Ministers rule out Palestinian state after Biden says Netanyahu could allow it

Smotrich says two-state solution would cause ‘next massacre’; Ben Gvir: ‘I do rule out a Palestinian state, always’

Far-right leaders Itamar Ben Gvir (2-R) and Bezalel Smotrich at the Knesset on December 29, 2022. (Yonatan Sindel/ Flash90/ File)
Far-right leaders Itamar Ben Gvir (2-R) and Bezalel Smotrich at the Knesset on December 29, 2022. (Yonatan Sindel/ Flash90/ File)

Ministers were up in arms on Saturday evening over a report that Prime Minister Benjamin Netanyahu had told US President Joe Biden he hadn’t ruled out the creation of a Palestinian state, claiming that such a move would endanger Israel’s security and bolster its enemies.

Netanyahu himself put out a rare Saturday statement after CNN reported that he had walked back previous comments that appeared to reject the idea of creating a Palestinian state.

“In his conversation last night with President Biden, Prime Minister Netanyahu repeated his consistent position for years, which he also expressed at a press conference the day before: after the elimination of Hamas, Israel must remain in full security control of the Gaza Strip to ensure that Gaza will no longer pose a threat to Israel — and this conflicts with demands for Palestinian sovereignty,” the Prime Minister’s Office said in a statement on Saturday afternoon.

Despite the Netanyahu denial, Finance Minister Bezalel Smotrich took to X Saturday evening to assert that establishing a Palestinian state would bring on “the next massacre,” referring to Hamas’s October 7 rampage in southern Israel, which killed some 1,200 people and saw over 240 kidnapped to the Gaza Strip, mostly civilians.

The White House, Smotrich wrote, must “wise up on the concepts that led to [this] national disaster in Israel.”

National Security Minister Itamar Ben Gvir, like Smotrich a senior far-right member of Netanyahu’s cabinet, on Saturday night wrote on X: “I do rule out a Palestinian state, always.”

Culture and Sports Minister Miki Zohar of Netanyahu’s Likud party also chimed in, writing on X on Saturday night: “Our brothers’ and sisters’ blood was not spilled so that the Palestinians would be rewarded and we would risk our future in our land.

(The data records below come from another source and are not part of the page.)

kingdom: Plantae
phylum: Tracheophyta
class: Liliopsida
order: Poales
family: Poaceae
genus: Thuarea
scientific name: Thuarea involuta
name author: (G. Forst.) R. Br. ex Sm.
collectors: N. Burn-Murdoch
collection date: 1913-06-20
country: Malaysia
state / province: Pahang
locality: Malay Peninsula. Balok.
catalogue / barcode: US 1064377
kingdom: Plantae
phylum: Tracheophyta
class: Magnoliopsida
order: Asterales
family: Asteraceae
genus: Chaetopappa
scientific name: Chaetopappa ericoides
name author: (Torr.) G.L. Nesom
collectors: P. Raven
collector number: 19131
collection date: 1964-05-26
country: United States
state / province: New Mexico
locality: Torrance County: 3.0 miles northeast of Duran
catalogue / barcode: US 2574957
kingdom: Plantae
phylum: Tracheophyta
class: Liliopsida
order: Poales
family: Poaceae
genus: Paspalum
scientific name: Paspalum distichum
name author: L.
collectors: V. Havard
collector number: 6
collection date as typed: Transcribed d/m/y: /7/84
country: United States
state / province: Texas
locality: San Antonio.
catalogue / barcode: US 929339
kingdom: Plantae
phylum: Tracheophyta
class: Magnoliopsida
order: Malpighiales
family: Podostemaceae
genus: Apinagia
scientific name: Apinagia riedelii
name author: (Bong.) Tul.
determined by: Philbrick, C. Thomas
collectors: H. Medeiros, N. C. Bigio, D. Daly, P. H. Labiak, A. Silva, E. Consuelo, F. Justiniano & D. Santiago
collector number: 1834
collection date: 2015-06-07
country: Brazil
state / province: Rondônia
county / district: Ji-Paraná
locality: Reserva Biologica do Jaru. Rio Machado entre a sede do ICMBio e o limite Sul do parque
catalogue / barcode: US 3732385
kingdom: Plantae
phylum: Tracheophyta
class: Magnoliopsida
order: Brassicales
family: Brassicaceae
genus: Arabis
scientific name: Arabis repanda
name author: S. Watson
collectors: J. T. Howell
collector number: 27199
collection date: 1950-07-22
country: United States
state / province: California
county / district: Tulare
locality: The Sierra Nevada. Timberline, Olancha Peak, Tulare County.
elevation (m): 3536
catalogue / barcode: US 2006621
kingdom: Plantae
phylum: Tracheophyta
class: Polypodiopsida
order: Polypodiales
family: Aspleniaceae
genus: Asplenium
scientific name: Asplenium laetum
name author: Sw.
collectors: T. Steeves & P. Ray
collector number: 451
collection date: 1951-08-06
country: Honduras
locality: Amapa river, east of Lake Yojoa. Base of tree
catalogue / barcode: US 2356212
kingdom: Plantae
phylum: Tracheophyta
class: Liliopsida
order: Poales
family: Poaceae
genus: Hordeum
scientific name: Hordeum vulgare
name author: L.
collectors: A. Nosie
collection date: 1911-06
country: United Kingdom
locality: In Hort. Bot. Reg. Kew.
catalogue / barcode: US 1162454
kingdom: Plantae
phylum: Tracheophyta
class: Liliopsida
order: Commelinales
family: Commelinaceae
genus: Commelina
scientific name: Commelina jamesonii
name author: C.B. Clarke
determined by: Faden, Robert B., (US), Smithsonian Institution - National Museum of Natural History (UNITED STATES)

I say clearly to everyone who is still stuck on October 6: We will never participate in the establishment of a Palestinian state. This is our commitment to the holy martyrs and fallen heroes.”

Energy Minister Eli Cohen said that establishing a Palestinian state would serve as a “reward for terrorism,” which would also “bolster Iran’s axis of evil.” “We will not give in to that!” he said Saturday evening.

The carefully worded PMO statement did not definitively rule out the possibility of a Palestinian state with less than full sovereignty — a possibility that Biden had mentioned in comments after a call with Netanyahu on Friday, during which he spoke of “types” of a two-state solution.

File – US President Joe Biden is greeted by Prime Minister Benjamin Netanyahu after arriving at Ben Gurion International Airport, October 18, 2023. (AP Photo/Evan Vucci)

The CNN report noted that Biden had found recent conversations among his administration’s officials on a potential demilitarized future Palestinian state to be “intriguing.”

Biden himself said late Friday that the creation of an independent state for Palestinians is not impossible even while Netanyahu is still in office, and that the two leaders had discussed the issue during their phone call earlier Friday.

There has been growing daylight between Jerusalem and Washington over the war in Gaza, which Israel launched in response to the Hamas-led onslaught on October 7.

Netanyahu has rejected Biden’s vision for a postwar Gaza, which would be reunited politically with the West Bank under the Palestinian Authority’s rule — after the PA undergoes reforms — as part of a broader diplomatic initiative aimed at an eventual two-state solution and an expanded Abraham Accords.

While Netanyahu has spoken out against establishing a Palestinian state, he has offered few details on his alternative vision for Gaza while blocking the cabinet from holding discussions on the matter, knowing that it risks collapsing his hardline coalition.

Netanyahu reportedly rejected a US proposal, presented by Secretary of State Antony Blinken when he visited earlier this month, that would have seen Saudi Arabia help with the reconstruction of Gaza along with several other Arab countries in addition to agreeing to normalize ties with Israel, on the condition that Jerusalem agree to take steps to create a pathway to an eventual Palestinian state.